Dominion Energy supplies power and gas to almost 7 million customers across 16 US states from its offshore wind and solar projects and four nuclear plants named Millstone, North Anna, Surry and VC Summer. It also owns coal and oil facilities as well as a number of natural gas operations. Nuclear currently accounts for around 40% of its electricity generation but this is set to fall to around 34% by 2035 as it expands its renewables portfolio.


Kansai Electric

Japanese outfit Kansai Electric Power Co is another business with a sprawling empire spread across telecoms, real estate, and energy generation, transmission and distribution. Energy is the main business and the company generates around 12% of its power from three nuclear plants in Japan, although multiple units have been closed down in recent years in the wake of the Fukushima accident that prompted stricter rules being introduced for other plants across the country.

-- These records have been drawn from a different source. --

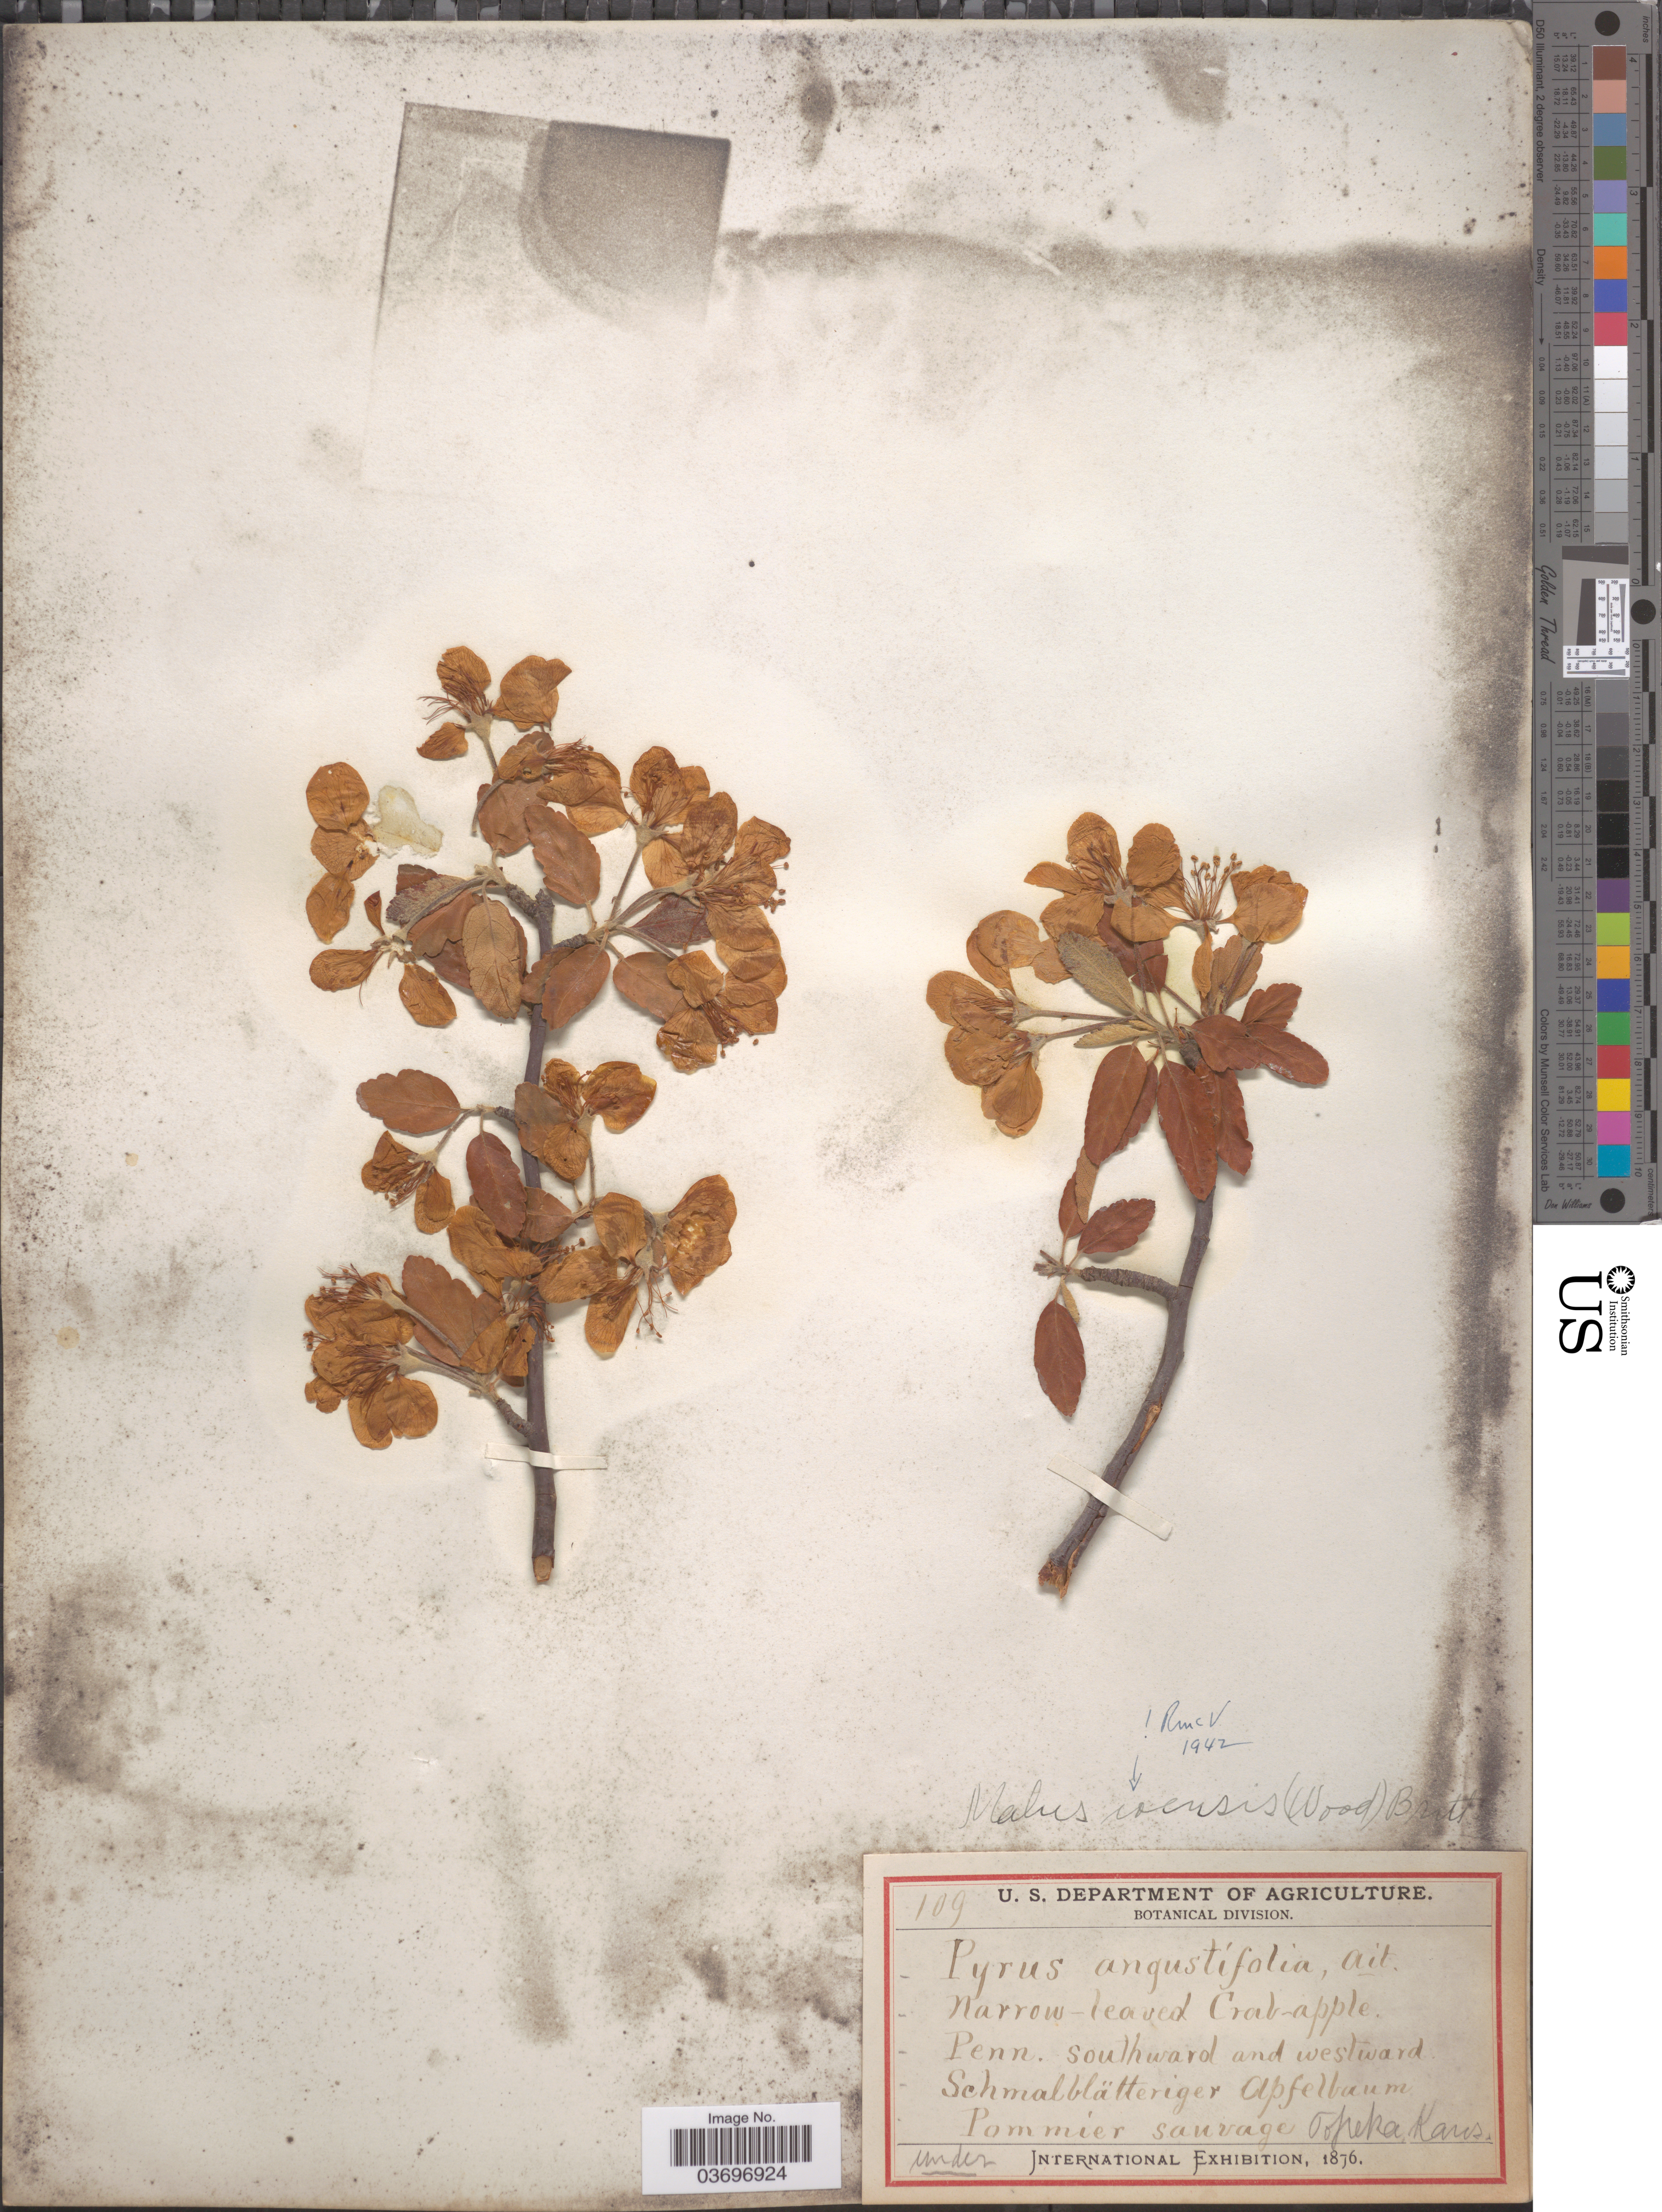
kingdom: Plantae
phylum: Tracheophyta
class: Magnoliopsida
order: Rosales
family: Rosaceae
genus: Malus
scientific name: Malus ioensis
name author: (Alph. Wood) Britton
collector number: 109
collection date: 1876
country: United States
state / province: Kansas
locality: Penn. southward and westward. [unsure placement] Topeka.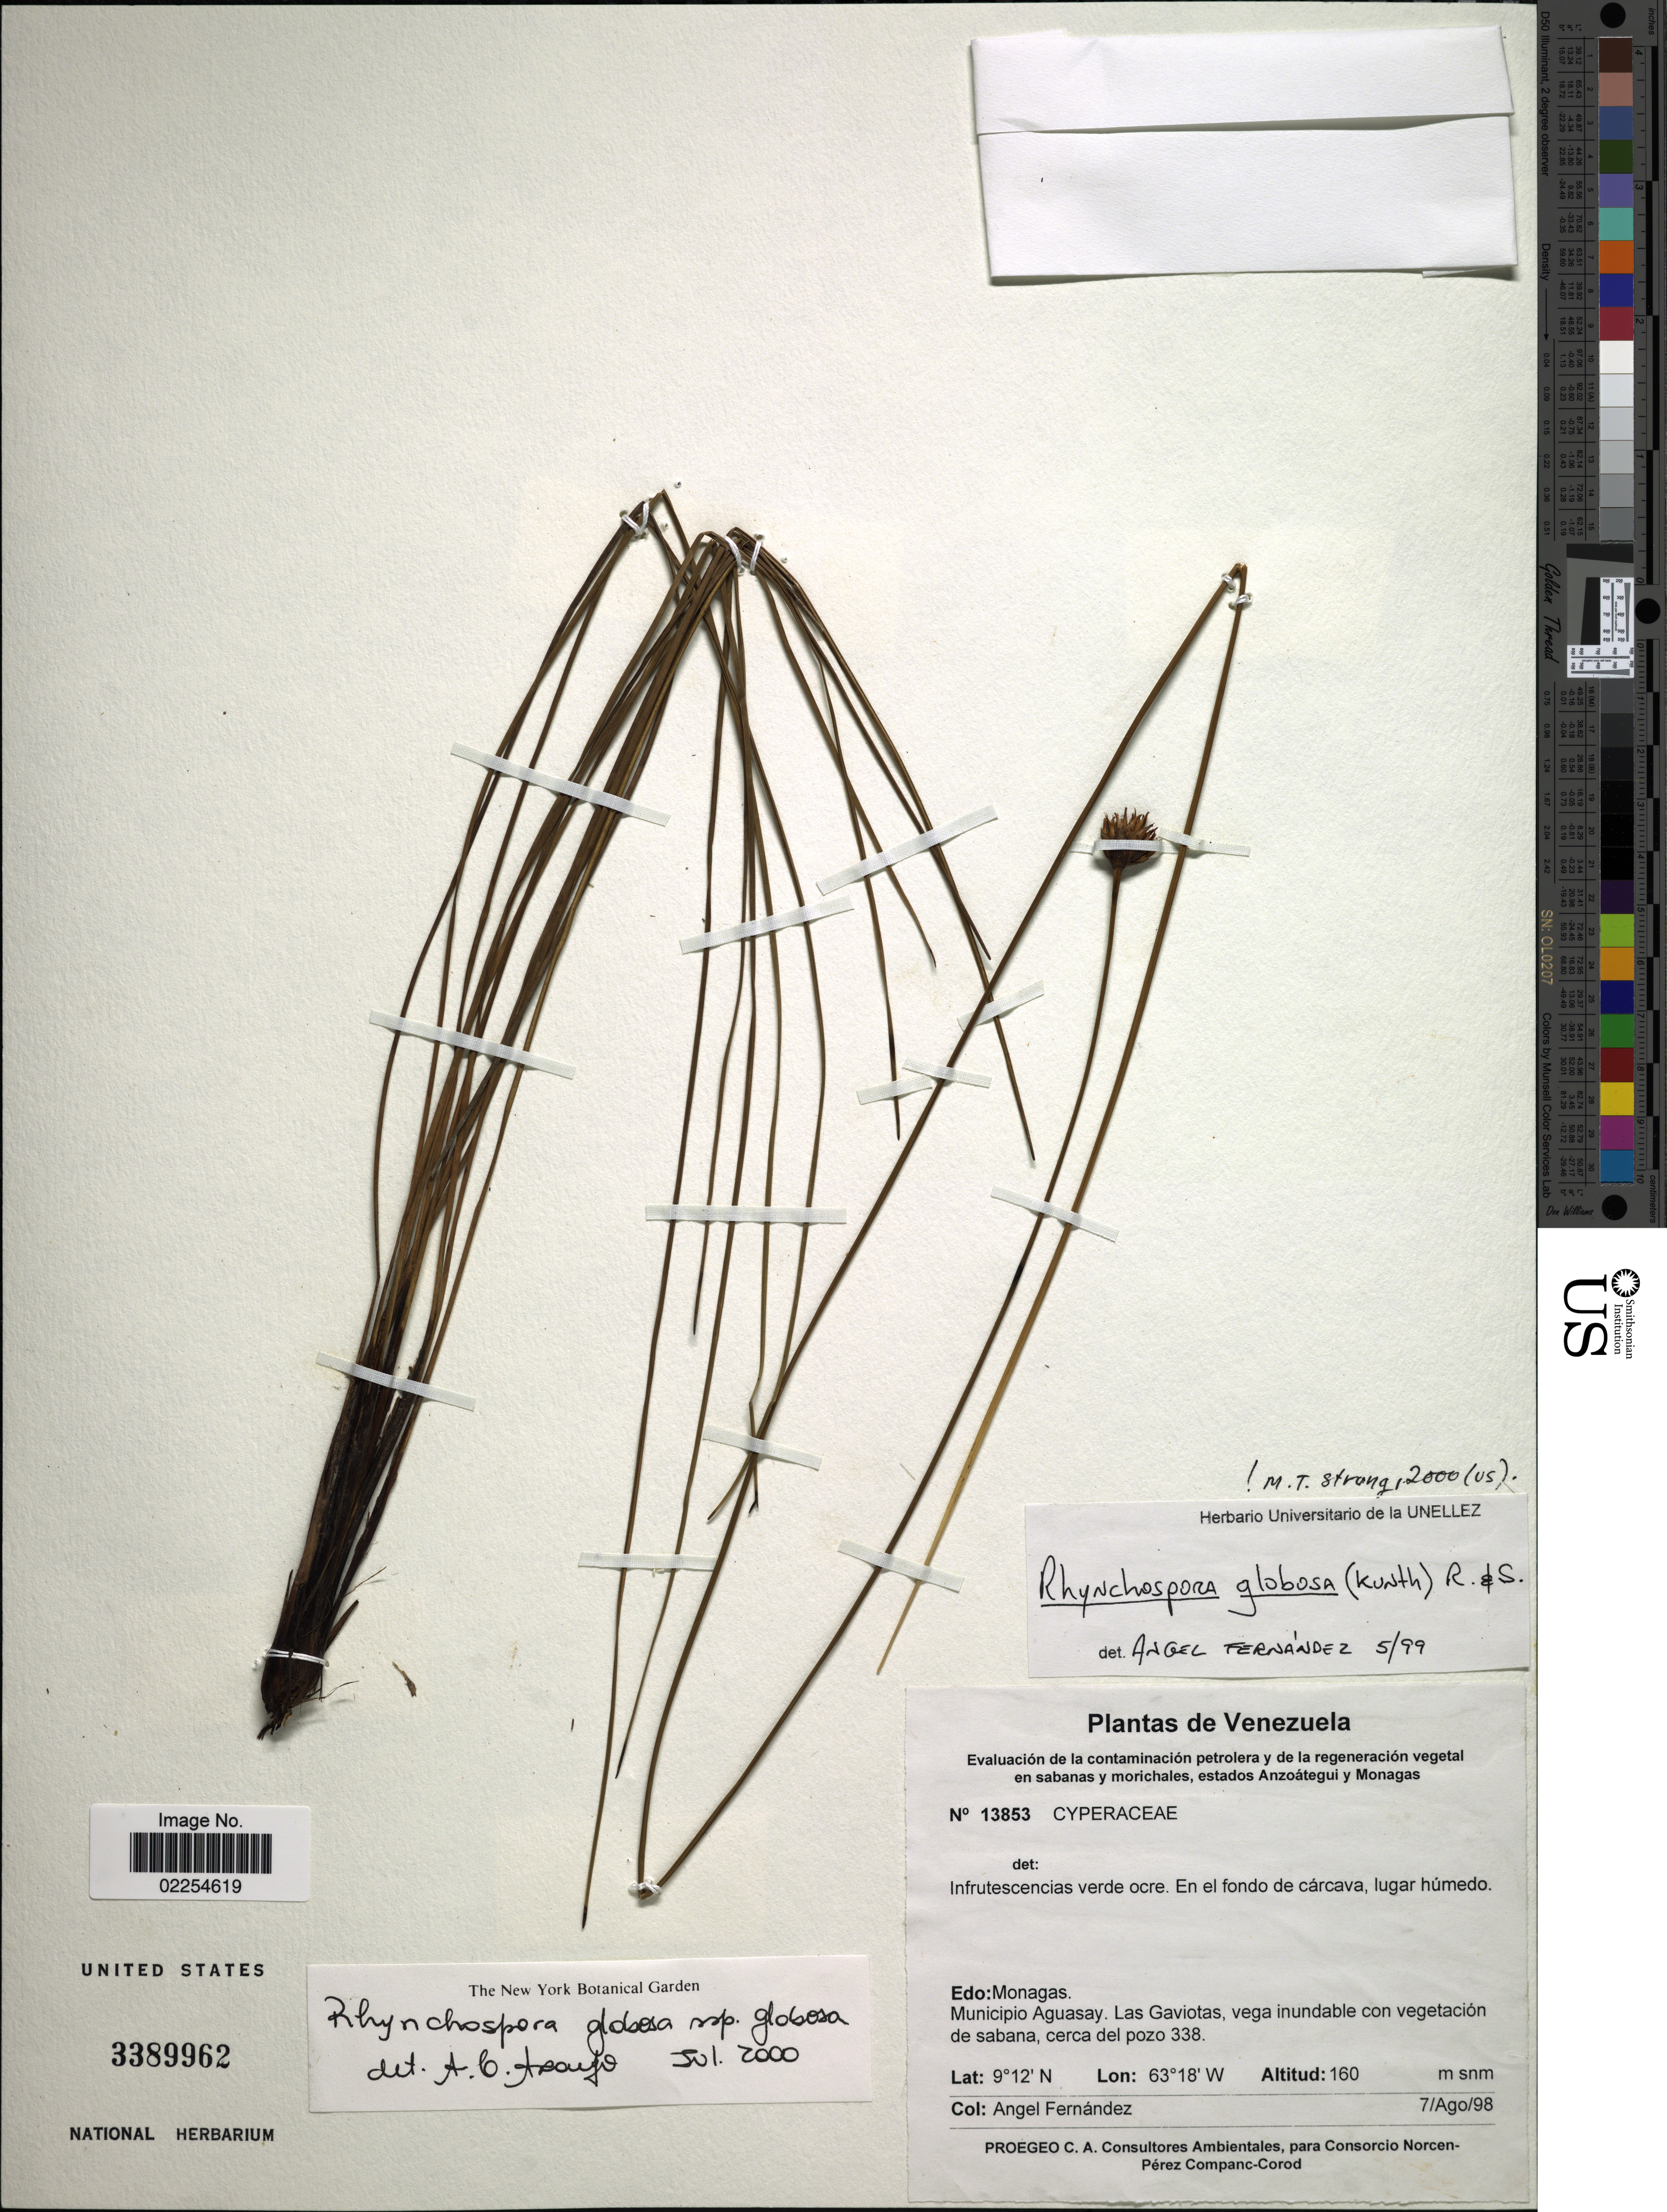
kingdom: Plantae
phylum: Tracheophyta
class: Liliopsida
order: Poales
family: Cyperaceae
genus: Rhynchospora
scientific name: Rhynchospora globosa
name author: (Kunth) Roem. & Schult.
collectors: Á. Fernández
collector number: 13853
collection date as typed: Transcribed d/m/y: 7/8/98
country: Venezuela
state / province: Monagas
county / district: Aguasay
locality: Municipio Aguasay, Las Gaviotas, vega inundable con vegetación de sabana, cerca del pozo 338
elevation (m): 160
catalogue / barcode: US 3389962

Fortum is the third largest nuclear generator in Europe. It has nuclear plants in Finland and Sweden that are the second biggest contributors to energy generation, accounting for about 20%, with hydropower touting the biggest capacity. It also has combined heat and power, wind and solar projects on its books. Fortum is also one of the world’s largest companies handling nuclear waste and it also provides whole-of-life services to other companies operating plants. Like Rolls Royce, it too sees the future as small modular reactors but has said it could be 10 to 15 years before its first one is deployed.